#### DIRECTIONS FOR THIS TASK:
Return the data below exactly as given, except for the images.

#### DATA EXCERPT:
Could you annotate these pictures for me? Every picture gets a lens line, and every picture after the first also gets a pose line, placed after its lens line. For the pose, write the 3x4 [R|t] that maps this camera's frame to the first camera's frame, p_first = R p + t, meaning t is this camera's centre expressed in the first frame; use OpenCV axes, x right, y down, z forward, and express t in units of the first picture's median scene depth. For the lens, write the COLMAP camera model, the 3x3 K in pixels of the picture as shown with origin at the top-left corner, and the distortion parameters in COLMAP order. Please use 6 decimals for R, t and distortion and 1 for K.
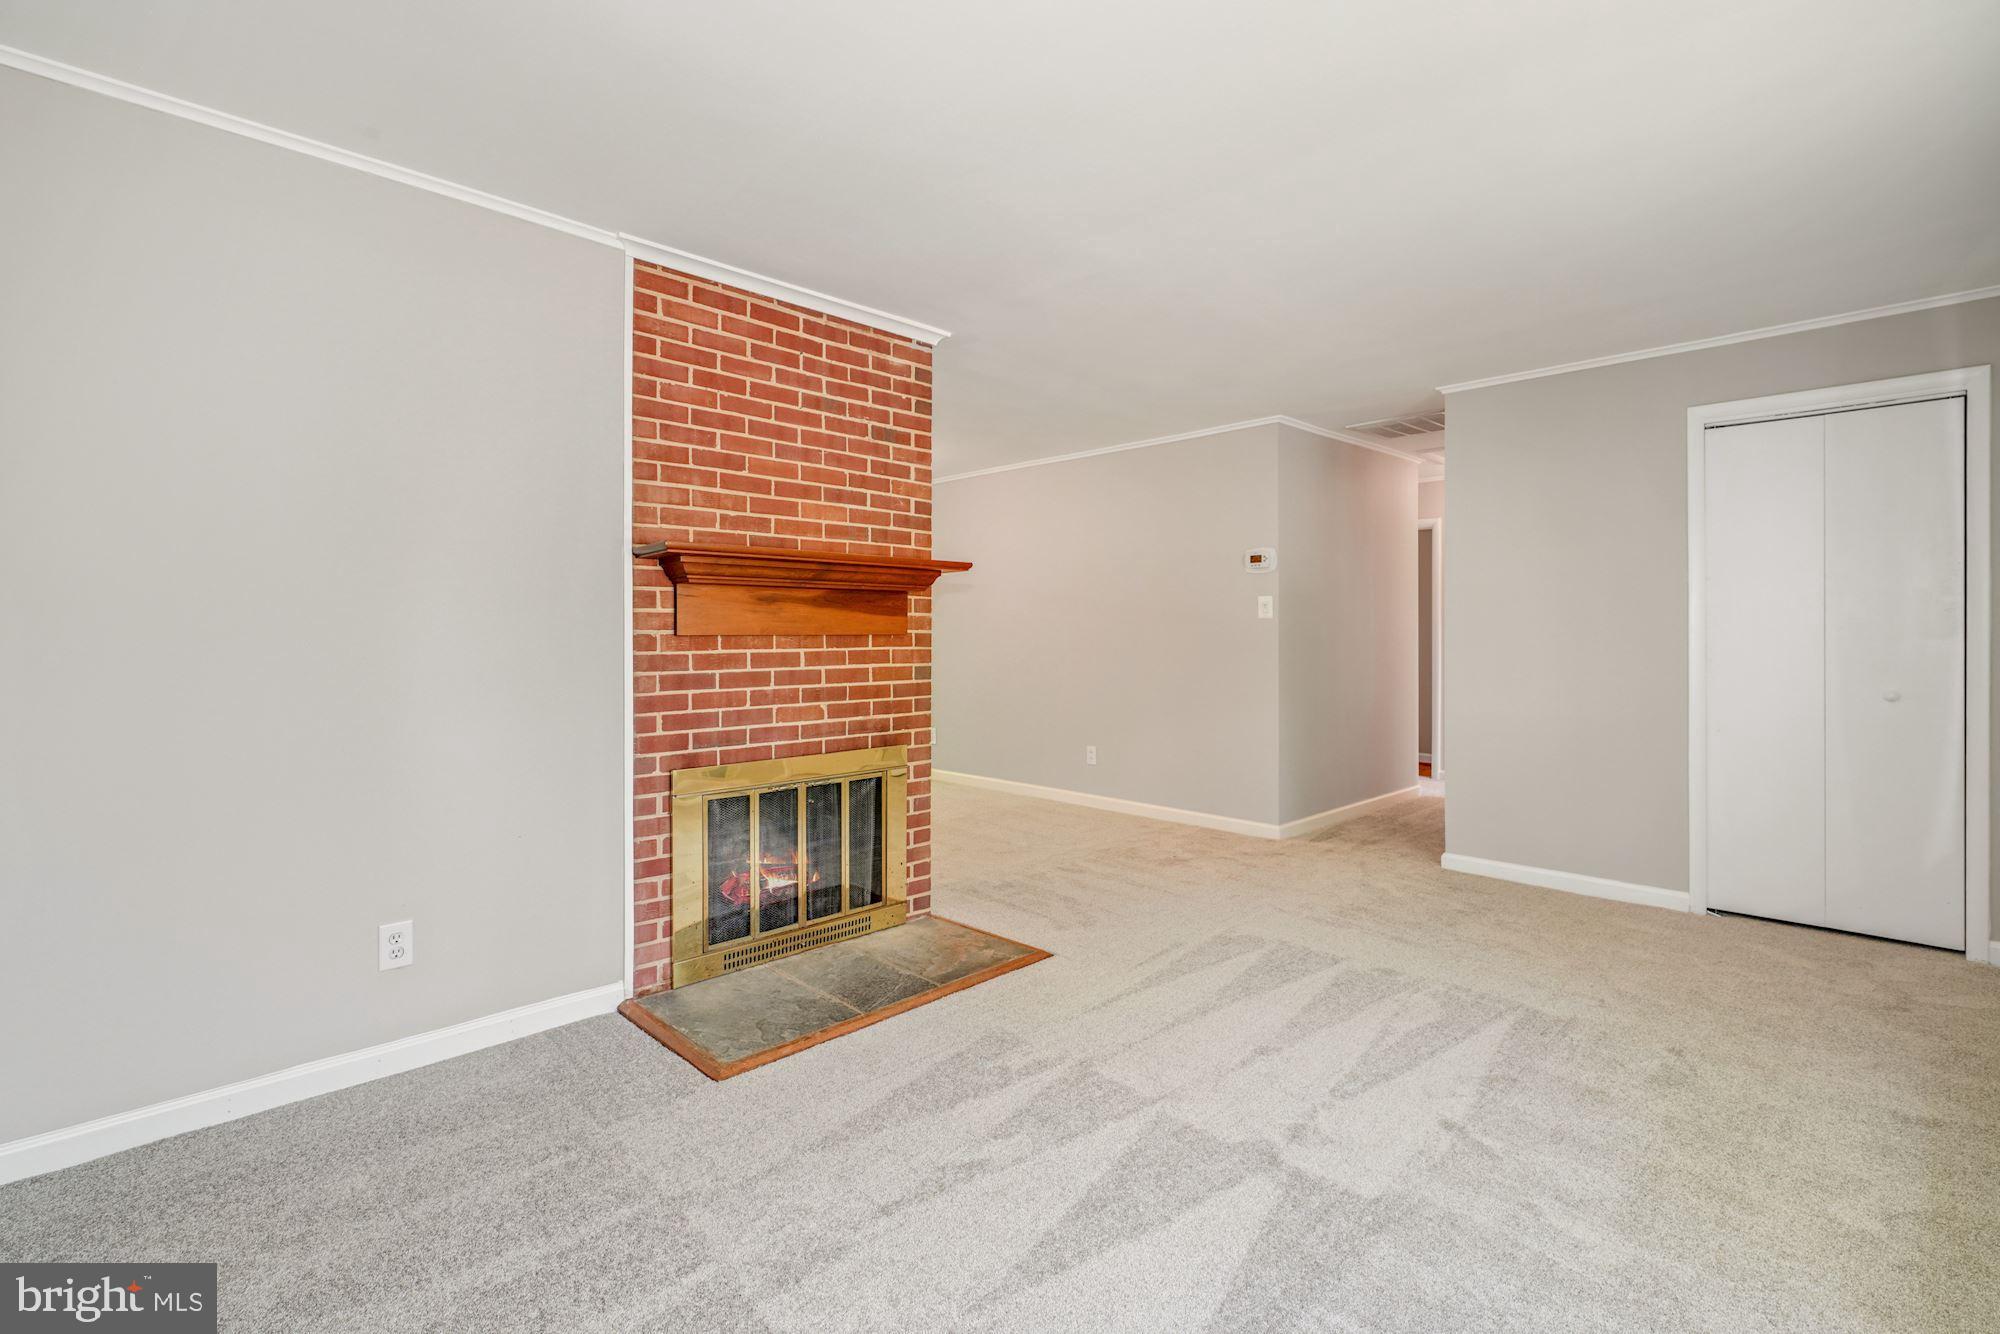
lens RADIAL K [[928.0, 0, 996.9], [0, 928.0, 629.4], [0, 0, 1]] dist [-0.017299, 0.012702]
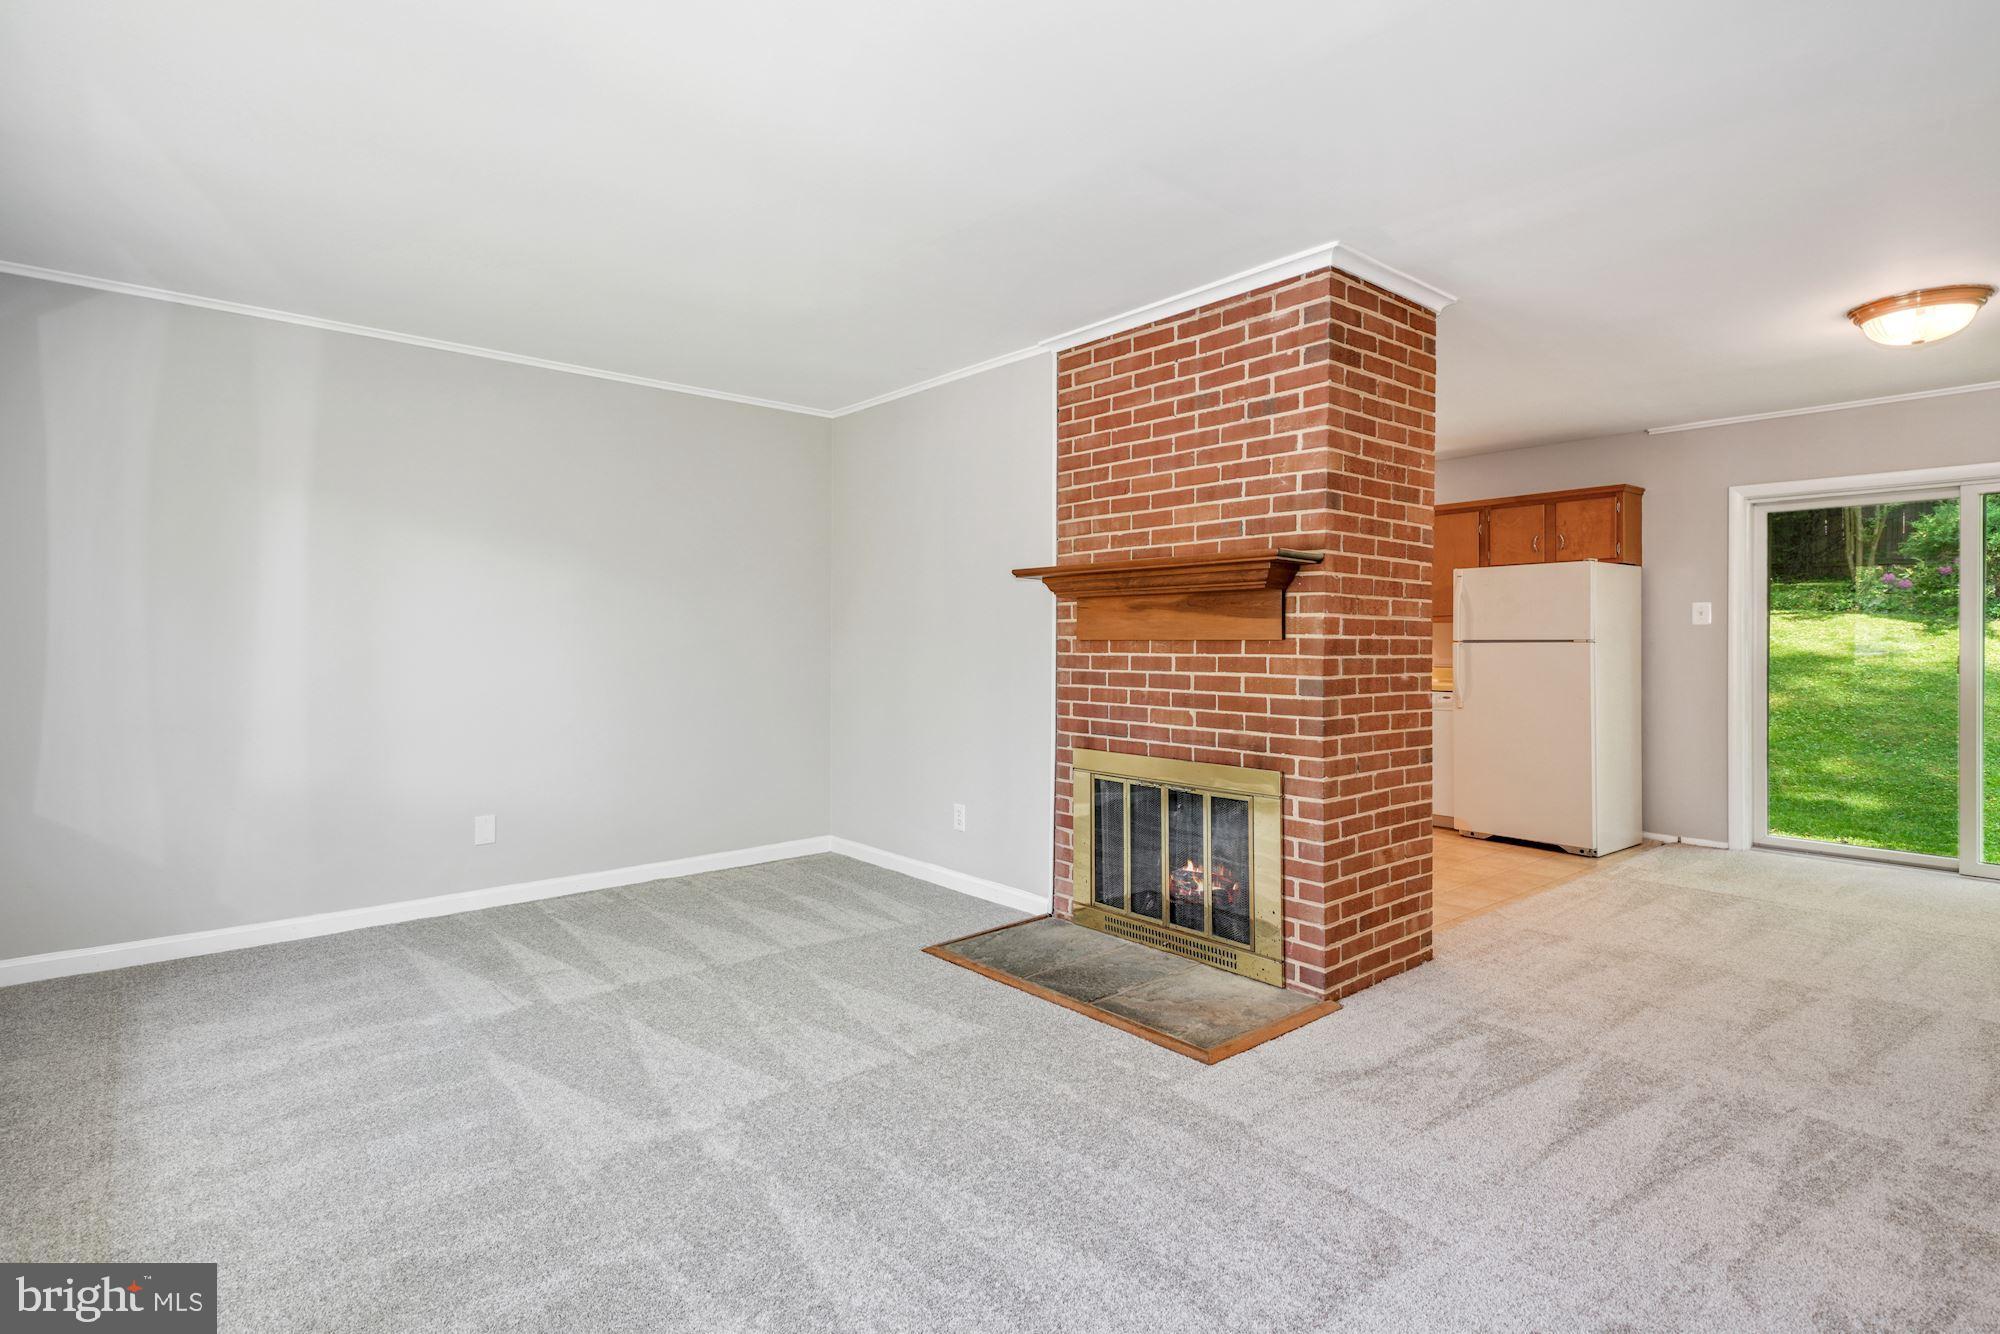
lens RADIAL K [[975.8, 0, 1000.2], [0, 975.8, 637.5], [0, 0, 1]] dist [0.037973, -0.000018]
pose [[-0.068162, -0.001678, -0.997673, 0.875008], [0.003221, 0.999993, -0.001902, 0.004579], [0.997669, -0.003343, -0.068156, 0.887140]]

#### ANSWER TO THIS EXERCISE:
Could you annotate these pictures for me? Every picture gets a lens line, and every picture after the first also gets a pose line, placed after its lens line. For the pose, write the 3x4 [R|t] that maps this camera's frame to the first camera's frame, p_first = R p + t, meaning t is this camera's centre expressed in the first frame; use OpenCV axes, x right, y down, z forward, and express t in units of the first picture's median scene depth. For the lens, write the COLMAP camera model, the 3x3 K in pixels of the picture as shown with origin at the top-left corner, and the distortion parameters in COLMAP order. Please use 6 decimals for R, t and distortion and 1 for K.
lens RADIAL K [[928.0, 0, 996.9], [0, 928.0, 629.4], [0, 0, 1]] dist [-0.017299, 0.012702]
lens RADIAL K [[975.8, 0, 1000.2], [0, 975.8, 637.5], [0, 0, 1]] dist [0.037973, -0.000018]
pose [[-0.068162, -0.001678, -0.997673, 0.875008], [0.003221, 0.999993, -0.001902, 0.004579], [0.997669, -0.003343, -0.068156, 0.887140]]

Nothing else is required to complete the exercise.